▶ **Task item**: In this material, which lines include the string "shell"? Show them.

▶ **Extracted entries**:
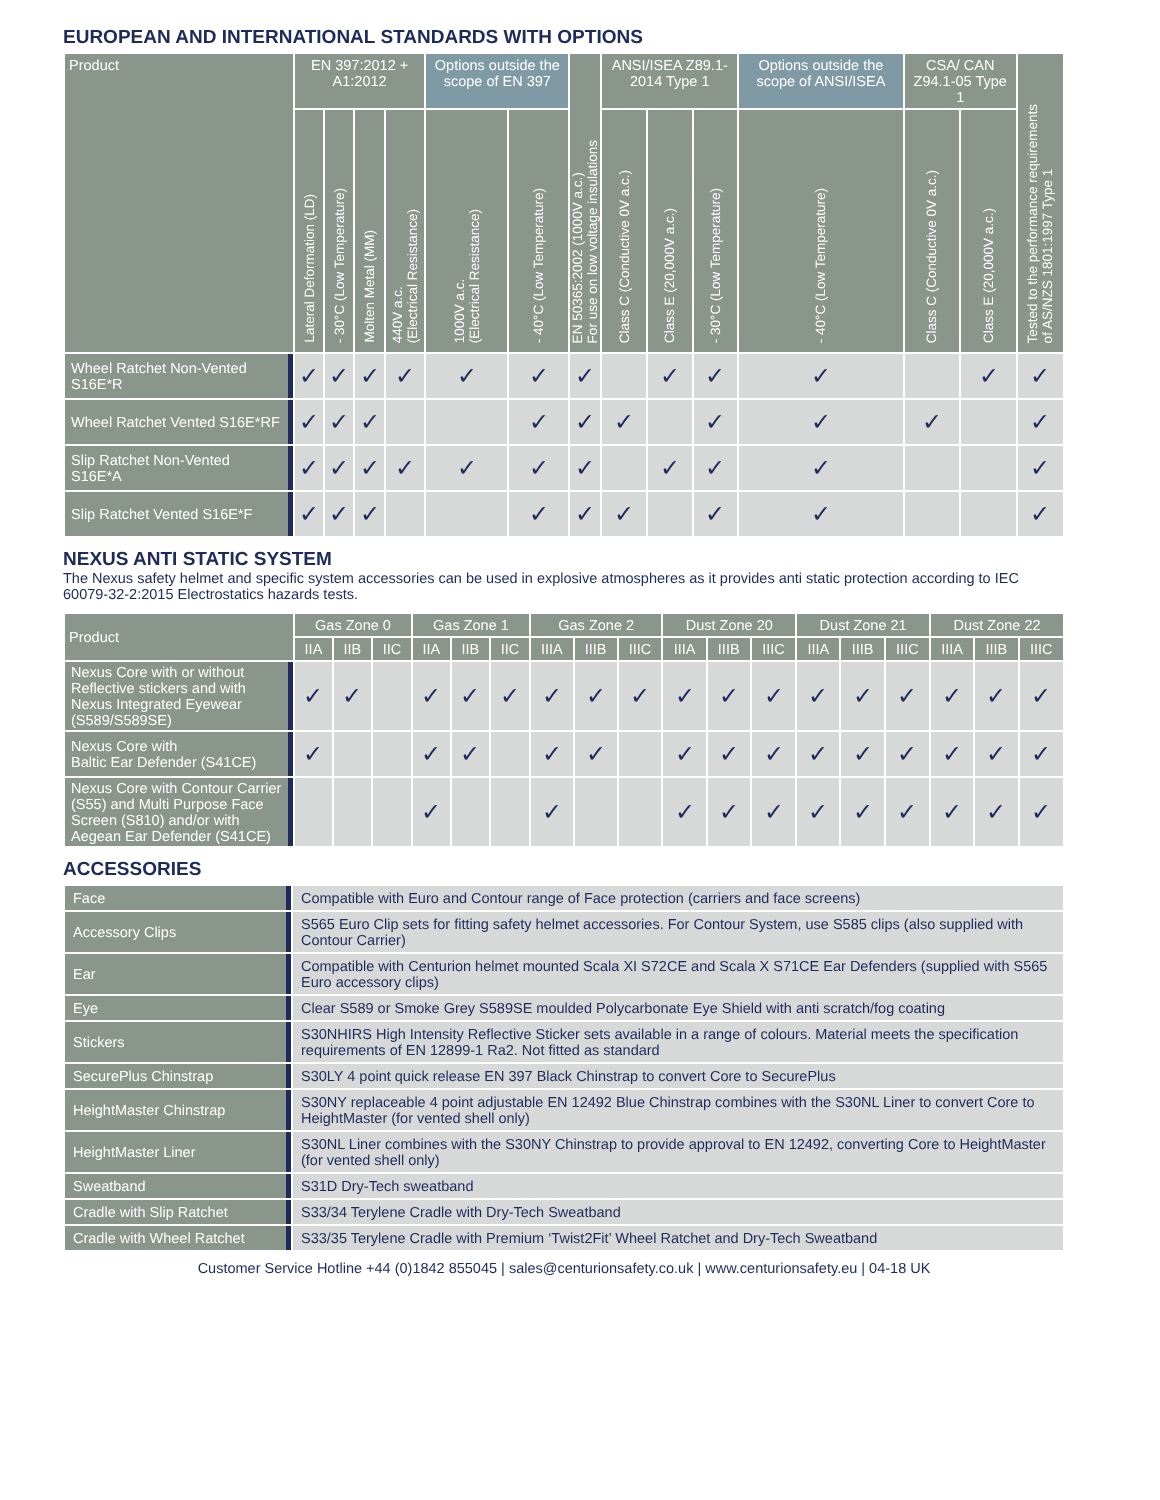EUROPEAN AND INTERNATIONAL STANDARDS WITH OPTIONS
| Product | EN 397:2012 + A1:2012 | | | | Options outside the scope of EN 397 | | EN 50365:2002 (1000V a.c.) For use on low voltage insulations | ANSI/ISEA Z89.1-2014 Type 1 | | | Options outside the scope of ANSI/ISEA | CSA/ CAN Z94.1-05 Type 1 | | Tested to the performance requirements of AS/NZS 1801:1997 Type 1 |
| --- | --- | --- | --- | --- | --- | --- | --- | --- | --- | --- | --- | --- | --- | --- |
| | Lateral Deformation (LD) | - 30°C (Low Temperature) | Molten Metal (MM) | 440V a.c. (Electrical Resistance) | 1000V a.c. (Electrical Resistance) | - 40°C (Low Temperature) | | Class C (Conductive 0V a.c.) | Class E (20,000V a.c.) | - 30°C (Low Temperature) | - 40°C (Low Temperature) | Class C (Conductive 0V a.c.) | Class E (20,000V a.c.) | |
| Wheel Ratchet Non-Vented S16E*R | ✓ | ✓ | ✓ | ✓ | ✓ | ✓ | ✓ | | ✓ | ✓ | ✓ | | ✓ | ✓ |
| Wheel Ratchet Vented S16E*RF | ✓ | ✓ | ✓ | | | ✓ | ✓ | ✓ | | ✓ | ✓ | ✓ | | ✓ |
| Slip Ratchet Non-Vented S16E*A | ✓ | ✓ | ✓ | ✓ | ✓ | ✓ | ✓ | | ✓ | ✓ | ✓ | | | ✓ |
| Slip Ratchet Vented S16E*F | ✓ | ✓ | ✓ | | | ✓ | ✓ | ✓ | | ✓ | ✓ | | | ✓ |
NEXUS ANTI STATIC SYSTEM
The Nexus safety helmet and specific system accessories can be used in explosive atmospheres as it provides anti static protection according to IEC 60079-32-2:2015 Electrostatics hazards tests.
| Product | Gas Zone 0 | | | Gas Zone 1 | | | Gas Zone 2 | | | Dust Zone 20 | | | Dust Zone 21 | | | Dust Zone 22 | | |
| --- | --- | --- | --- | --- | --- | --- | --- | --- | --- | --- | --- | --- | --- | --- | --- | --- | --- | --- |
| | IIA | IIB | IIC | IIA | IIB | IIC | IIIA | IIIB | IIIC | IIIA | IIIB | IIIC | IIIA | IIIB | IIIC | IIIA | IIIB | IIIC |
| Nexus Core with or without Reflective stickers and with Nexus Integrated Eyewear (S589/S589SE) | ✓ | ✓ | | ✓ | ✓ | ✓ | ✓ | ✓ | ✓ | ✓ | ✓ | ✓ | ✓ | ✓ | ✓ | ✓ | ✓ | ✓ |
| Nexus Core with Baltic Ear Defender (S41CE) | ✓ | | | ✓ | ✓ | | ✓ | ✓ | | ✓ | ✓ | ✓ | ✓ | ✓ | ✓ | ✓ | ✓ | ✓ |
| Nexus Core with Contour Carrier (S55) and Multi Purpose Face Screen (S810) and/or with Aegean Ear Defender (S41CE) | | | | ✓ | | | ✓ | | | ✓ | ✓ | ✓ | ✓ | ✓ | ✓ | ✓ | ✓ | ✓ |
ACCESSORIES
| Face | Compatible with Euro and Contour range of Face protection (carriers and face screens) |
| Accessory Clips | S565 Euro Clip sets for fitting safety helmet accessories. For Contour System, use S585 clips (also supplied with Contour Carrier) |
| Ear | Compatible with Centurion helmet mounted Scala XI S72CE and Scala X S71CE Ear Defenders (supplied with S565 Euro accessory clips) |
| Eye | Clear S589 or Smoke Grey S589SE moulded Polycarbonate Eye Shield with anti scratch/fog coating |
| Stickers | S30NHIRS High Intensity Reflective Sticker sets available in a range of colours. Material meets the specification requirements of EN 12899-1 Ra2. Not fitted as standard |
| SecurePlus Chinstrap | S30LY 4 point quick release EN 397 Black Chinstrap to convert Core to SecurePlus |
| HeightMaster Chinstrap | S30NY replaceable 4 point adjustable EN 12492 Blue Chinstrap combines with the S30NL Liner to convert Core to HeightMaster (for vented shell only) |
| HeightMaster Liner | S30NL Liner combines with the S30NY Chinstrap to provide approval to EN 12492, converting Core to HeightMaster (for vented shell only) |
| Sweatband | S31D Dry-Tech sweatband |
| Cradle with Slip Ratchet | S33/34 Terylene Cradle with Dry-Tech Sweatband |
| Cradle with Wheel Ratchet | S33/35 Terylene Cradle with Premium ‘Twist2Fit’ Wheel Ratchet and Dry-Tech Sweatband |
Customer Service Hotline +44 (0)1842 855045 | sales@centurionsafety.co.uk | www.centurionsafety.eu | 04-18 UK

▶ **Reply to the exercise**:
| HeightMaster Chinstrap | S30NY replaceable 4 point adjustable EN 12492 Blue Chinstrap combines with the S30NL Liner to convert Core to HeightMaster (for vented shell only) |
| HeightMaster Liner | S30NL Liner combines with the S30NY Chinstrap to provide approval to EN 12492, converting Core to HeightMaster (for vented shell only) |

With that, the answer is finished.